Het Indiase avontuur van Harm van Veldhoven, Kristof Van Hout en Wim Raymaekers zit erop. Sport/Voetbalmagazine trok naar Delhi voor de laatste wedstrijden van Dynamos. Een verhaal van voetballers en slumdogs.

In het straatlicht kringelt iets wat op nevel lijkt. Een prikkelende geur dringt de taxi binnen. De nachtelijke rit van de luchthaven naar het hotel eindigt aan een spookgebied waar in verspreide slagorde in neonlicht badende torens oprijzen.
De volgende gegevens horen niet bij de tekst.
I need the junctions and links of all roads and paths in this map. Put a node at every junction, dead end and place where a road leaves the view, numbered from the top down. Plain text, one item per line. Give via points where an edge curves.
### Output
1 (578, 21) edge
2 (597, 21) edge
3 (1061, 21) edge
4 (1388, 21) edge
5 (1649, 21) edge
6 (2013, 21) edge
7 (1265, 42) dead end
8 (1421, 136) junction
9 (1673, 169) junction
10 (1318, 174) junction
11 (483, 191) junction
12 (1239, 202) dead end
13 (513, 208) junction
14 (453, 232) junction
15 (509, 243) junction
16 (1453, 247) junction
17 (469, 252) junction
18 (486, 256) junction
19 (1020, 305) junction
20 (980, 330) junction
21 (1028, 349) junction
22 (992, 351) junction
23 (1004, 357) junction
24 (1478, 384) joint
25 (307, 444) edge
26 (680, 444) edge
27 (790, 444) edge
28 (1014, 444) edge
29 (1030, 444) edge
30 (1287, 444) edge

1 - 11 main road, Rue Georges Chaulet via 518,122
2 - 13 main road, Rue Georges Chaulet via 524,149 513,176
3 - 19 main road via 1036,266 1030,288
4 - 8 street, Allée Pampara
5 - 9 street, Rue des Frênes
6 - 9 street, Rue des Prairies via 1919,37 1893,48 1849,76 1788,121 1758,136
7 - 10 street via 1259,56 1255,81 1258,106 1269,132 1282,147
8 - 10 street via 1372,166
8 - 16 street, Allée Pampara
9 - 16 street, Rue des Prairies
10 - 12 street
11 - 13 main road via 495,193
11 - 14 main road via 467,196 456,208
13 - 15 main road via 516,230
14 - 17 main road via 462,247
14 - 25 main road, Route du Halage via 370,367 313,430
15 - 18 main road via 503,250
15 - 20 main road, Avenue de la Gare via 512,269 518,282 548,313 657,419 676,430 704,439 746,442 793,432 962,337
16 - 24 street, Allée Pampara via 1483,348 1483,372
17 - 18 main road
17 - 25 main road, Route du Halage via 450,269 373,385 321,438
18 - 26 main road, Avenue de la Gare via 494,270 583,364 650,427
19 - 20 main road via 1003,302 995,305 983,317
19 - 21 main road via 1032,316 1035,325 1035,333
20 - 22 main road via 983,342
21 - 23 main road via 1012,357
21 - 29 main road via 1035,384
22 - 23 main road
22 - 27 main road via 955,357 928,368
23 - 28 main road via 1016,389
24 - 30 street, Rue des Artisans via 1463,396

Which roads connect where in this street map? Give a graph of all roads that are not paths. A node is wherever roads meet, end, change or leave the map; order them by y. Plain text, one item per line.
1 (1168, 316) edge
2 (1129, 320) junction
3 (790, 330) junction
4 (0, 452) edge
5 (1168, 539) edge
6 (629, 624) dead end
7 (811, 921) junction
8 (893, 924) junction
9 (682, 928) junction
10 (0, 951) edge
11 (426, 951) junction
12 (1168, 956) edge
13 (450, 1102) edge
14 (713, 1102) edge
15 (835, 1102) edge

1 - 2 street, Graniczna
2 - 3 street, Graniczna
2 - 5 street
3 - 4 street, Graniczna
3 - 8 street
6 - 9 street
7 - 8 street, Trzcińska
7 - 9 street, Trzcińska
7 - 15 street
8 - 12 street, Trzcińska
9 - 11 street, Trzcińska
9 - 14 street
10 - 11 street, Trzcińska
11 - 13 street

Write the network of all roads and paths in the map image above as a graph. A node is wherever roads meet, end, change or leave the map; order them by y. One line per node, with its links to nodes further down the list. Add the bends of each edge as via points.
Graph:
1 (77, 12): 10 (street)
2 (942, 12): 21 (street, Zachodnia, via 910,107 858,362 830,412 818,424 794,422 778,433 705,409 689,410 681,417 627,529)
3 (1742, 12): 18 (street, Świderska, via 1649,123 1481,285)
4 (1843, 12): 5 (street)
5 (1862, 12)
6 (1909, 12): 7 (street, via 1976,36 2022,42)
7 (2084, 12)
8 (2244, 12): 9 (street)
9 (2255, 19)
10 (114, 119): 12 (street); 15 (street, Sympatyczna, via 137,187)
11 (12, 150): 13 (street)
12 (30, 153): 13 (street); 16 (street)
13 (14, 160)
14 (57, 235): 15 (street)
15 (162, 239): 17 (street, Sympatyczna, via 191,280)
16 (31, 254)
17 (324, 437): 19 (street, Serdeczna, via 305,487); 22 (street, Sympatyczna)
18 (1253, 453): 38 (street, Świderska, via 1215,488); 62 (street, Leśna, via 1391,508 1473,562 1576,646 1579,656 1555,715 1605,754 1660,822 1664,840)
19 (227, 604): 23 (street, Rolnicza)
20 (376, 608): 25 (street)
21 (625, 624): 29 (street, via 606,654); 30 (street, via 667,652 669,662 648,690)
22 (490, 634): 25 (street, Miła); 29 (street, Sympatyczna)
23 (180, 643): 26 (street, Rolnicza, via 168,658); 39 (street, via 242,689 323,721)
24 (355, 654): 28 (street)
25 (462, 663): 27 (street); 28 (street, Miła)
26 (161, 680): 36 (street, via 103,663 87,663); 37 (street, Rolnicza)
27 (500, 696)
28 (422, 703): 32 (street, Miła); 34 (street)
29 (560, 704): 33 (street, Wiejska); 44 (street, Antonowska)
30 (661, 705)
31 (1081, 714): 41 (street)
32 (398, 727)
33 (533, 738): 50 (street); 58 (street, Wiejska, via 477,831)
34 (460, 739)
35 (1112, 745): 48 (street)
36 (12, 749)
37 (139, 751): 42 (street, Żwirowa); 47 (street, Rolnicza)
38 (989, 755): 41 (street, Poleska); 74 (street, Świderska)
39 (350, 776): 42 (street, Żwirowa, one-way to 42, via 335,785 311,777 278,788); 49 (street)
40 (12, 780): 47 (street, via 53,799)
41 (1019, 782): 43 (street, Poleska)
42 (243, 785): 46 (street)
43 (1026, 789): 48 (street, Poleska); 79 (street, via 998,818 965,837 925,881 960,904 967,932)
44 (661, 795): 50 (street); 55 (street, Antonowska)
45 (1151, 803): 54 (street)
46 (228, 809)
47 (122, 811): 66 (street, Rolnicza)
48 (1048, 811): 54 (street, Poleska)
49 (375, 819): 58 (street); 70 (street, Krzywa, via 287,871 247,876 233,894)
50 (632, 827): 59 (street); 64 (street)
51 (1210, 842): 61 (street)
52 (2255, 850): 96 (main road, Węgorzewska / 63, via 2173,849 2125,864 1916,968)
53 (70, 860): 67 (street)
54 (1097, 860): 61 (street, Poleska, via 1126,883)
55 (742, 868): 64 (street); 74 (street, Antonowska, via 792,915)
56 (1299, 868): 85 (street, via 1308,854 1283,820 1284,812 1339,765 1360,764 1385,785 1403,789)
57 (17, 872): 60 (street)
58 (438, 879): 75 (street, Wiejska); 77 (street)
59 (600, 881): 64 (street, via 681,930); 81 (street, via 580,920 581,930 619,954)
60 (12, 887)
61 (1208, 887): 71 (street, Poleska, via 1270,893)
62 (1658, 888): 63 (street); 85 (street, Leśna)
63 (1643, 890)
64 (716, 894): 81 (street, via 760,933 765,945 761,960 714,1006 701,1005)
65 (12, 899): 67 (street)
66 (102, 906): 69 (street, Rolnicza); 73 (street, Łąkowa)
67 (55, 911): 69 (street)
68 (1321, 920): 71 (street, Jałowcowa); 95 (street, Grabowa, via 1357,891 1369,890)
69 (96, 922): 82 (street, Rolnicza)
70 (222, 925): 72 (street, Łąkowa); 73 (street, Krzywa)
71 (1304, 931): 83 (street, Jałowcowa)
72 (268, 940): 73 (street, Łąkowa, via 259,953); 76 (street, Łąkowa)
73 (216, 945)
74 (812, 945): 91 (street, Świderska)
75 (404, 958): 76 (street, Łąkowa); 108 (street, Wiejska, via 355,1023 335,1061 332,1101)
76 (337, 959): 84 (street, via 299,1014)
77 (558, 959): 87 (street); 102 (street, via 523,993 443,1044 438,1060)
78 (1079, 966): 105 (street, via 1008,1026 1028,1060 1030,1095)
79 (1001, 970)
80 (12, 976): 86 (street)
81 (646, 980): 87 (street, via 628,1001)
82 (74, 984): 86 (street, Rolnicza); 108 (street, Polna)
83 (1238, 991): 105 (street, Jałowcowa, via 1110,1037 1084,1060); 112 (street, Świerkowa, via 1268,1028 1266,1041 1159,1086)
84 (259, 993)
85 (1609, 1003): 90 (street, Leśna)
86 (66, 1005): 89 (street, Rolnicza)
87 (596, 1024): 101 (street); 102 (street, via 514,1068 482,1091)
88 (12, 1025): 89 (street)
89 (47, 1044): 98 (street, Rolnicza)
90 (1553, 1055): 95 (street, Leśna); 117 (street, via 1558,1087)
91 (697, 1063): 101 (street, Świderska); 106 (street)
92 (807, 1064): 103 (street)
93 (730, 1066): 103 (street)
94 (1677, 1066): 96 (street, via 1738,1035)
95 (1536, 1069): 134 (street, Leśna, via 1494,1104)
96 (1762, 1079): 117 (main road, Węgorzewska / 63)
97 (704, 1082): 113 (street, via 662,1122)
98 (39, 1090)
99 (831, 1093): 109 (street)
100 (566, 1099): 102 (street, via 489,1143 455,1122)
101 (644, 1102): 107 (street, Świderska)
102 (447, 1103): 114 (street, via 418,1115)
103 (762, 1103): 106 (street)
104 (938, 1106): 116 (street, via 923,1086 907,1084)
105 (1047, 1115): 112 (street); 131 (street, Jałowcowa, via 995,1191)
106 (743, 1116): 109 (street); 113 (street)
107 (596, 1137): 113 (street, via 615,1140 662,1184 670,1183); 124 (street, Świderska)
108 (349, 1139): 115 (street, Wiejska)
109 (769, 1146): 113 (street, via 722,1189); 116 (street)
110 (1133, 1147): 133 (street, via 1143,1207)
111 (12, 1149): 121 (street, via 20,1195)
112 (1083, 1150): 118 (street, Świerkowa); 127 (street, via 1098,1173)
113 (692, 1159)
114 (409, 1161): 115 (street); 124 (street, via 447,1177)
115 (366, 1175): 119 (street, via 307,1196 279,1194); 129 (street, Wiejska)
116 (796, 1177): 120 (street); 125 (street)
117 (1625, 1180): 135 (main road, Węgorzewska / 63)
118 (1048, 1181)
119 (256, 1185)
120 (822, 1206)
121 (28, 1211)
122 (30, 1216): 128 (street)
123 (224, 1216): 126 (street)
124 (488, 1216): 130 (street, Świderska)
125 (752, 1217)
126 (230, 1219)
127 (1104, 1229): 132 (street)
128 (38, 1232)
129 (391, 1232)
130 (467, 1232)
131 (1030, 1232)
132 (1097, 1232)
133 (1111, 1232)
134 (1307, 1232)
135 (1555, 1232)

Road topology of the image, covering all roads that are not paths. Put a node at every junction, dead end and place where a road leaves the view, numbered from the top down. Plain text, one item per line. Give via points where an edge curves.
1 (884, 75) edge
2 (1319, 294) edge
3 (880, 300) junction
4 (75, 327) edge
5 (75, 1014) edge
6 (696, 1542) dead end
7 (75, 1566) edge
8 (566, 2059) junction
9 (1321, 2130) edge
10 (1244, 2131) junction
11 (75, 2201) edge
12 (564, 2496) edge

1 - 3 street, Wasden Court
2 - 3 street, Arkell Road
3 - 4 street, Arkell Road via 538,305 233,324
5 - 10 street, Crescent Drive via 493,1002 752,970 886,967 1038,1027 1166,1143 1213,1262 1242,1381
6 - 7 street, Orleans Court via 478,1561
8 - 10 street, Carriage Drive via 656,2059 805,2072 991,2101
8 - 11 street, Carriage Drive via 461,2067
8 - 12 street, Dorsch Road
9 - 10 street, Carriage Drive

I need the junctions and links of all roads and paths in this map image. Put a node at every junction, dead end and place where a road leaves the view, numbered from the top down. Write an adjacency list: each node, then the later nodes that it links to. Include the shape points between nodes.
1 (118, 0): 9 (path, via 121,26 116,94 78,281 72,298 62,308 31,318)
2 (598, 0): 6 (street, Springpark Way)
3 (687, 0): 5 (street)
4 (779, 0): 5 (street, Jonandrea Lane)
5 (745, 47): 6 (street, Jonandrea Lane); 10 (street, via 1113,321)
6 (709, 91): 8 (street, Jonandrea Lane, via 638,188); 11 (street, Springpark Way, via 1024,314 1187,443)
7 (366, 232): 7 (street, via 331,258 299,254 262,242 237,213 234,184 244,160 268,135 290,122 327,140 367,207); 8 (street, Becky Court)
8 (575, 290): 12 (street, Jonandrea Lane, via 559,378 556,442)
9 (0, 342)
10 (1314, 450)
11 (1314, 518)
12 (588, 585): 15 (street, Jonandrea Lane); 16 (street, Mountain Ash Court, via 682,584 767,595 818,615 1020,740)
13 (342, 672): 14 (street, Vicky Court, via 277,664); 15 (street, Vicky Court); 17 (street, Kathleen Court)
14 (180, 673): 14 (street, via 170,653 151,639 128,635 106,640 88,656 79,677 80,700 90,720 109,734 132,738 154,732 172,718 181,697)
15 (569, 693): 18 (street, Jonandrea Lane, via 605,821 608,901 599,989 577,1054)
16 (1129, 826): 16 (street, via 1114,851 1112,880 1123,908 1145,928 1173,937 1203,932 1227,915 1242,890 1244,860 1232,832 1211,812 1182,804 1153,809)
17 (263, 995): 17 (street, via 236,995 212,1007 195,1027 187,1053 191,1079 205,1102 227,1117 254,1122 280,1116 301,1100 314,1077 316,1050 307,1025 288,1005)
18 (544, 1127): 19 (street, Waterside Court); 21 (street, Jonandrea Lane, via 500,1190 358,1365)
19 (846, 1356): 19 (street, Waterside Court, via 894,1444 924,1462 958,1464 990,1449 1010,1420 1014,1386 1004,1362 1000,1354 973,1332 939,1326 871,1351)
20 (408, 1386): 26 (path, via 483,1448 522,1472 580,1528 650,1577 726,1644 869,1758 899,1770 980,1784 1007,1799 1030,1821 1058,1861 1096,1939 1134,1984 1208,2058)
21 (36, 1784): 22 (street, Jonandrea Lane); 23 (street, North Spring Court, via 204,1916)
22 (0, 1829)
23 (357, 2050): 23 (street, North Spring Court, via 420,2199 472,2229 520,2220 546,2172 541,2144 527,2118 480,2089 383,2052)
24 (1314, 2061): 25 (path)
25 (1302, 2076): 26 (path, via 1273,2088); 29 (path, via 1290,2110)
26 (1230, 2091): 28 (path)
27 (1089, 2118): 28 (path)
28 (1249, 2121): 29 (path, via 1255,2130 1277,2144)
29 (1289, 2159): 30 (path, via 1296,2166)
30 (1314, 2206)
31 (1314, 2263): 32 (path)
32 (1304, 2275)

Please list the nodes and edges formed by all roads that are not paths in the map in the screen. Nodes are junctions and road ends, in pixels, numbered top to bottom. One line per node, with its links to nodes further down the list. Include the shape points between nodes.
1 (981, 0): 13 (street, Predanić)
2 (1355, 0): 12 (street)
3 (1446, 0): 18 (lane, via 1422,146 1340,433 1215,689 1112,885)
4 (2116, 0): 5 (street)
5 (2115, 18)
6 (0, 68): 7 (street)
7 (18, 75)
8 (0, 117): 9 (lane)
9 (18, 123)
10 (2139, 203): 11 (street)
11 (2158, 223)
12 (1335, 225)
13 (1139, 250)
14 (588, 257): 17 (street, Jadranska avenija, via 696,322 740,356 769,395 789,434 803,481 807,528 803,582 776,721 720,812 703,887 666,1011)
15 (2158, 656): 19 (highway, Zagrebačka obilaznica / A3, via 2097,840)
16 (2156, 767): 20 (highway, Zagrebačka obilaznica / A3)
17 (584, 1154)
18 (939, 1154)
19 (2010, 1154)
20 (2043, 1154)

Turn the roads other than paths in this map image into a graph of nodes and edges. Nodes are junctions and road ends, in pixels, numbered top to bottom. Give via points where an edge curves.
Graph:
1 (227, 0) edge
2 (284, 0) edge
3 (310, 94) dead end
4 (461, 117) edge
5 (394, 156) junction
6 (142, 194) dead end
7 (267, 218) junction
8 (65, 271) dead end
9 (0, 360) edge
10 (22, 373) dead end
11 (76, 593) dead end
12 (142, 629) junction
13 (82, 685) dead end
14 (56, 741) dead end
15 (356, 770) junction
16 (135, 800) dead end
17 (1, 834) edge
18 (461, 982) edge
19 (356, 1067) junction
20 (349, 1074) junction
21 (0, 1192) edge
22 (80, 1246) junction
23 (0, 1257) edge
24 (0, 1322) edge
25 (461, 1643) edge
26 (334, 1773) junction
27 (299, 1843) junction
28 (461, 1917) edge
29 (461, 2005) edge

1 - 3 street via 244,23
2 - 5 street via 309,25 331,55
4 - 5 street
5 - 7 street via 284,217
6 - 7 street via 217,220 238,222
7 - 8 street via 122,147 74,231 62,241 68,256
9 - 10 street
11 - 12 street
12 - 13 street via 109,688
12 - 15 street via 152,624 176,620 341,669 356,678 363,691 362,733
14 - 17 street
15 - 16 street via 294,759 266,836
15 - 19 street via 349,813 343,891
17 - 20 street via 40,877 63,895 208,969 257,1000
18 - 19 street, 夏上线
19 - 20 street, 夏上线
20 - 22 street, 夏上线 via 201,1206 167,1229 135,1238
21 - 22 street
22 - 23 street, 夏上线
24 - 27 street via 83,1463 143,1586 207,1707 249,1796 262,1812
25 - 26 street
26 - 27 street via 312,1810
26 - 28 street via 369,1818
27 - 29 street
Zwerfhonden verzamelen bij de oprit, half verborgen tussen het afval ligt een koe. De volgende ochtend bij het ontbijt zal Harm van Veldhoven uitleggen dat de nevel smog is, die zich nadrukkelijker is gaan manifesteren sinds de zon hier vroeger ondergaat. Ook in Delhi nadert de winter. Kortere dagen, maar nog altijd heerlijk T-shirtweer.

Van Veldhoven weet hoe hard de eerste confrontatie met de stad kan zijn. Een empatische glimlach verschijnt op zijn gelaat wanneer de koe ter sprake komt. Hij kent haar, want: “Ze ligt daar altijd.” Elke ochtend wanneer hij de gordijnen van zijn suite openschuift, ziet hij ook het geïmproviseerde tentje op het kaalgeslagen belendende perceel. Voor de arbeiders die het van een scheidingmuurtje voorzien, is het tijdelijk het schamele onderkomen. “We weten hoe groot de contrasten in Afrika kunnen zijn. Hier zijn ze zo mogelijk nóg extremer. En het stomme is: je geraakt eraan gewend. Dan denk je: weer een stuk vuilnis. Tot er een mens blijkt onder te liggen.”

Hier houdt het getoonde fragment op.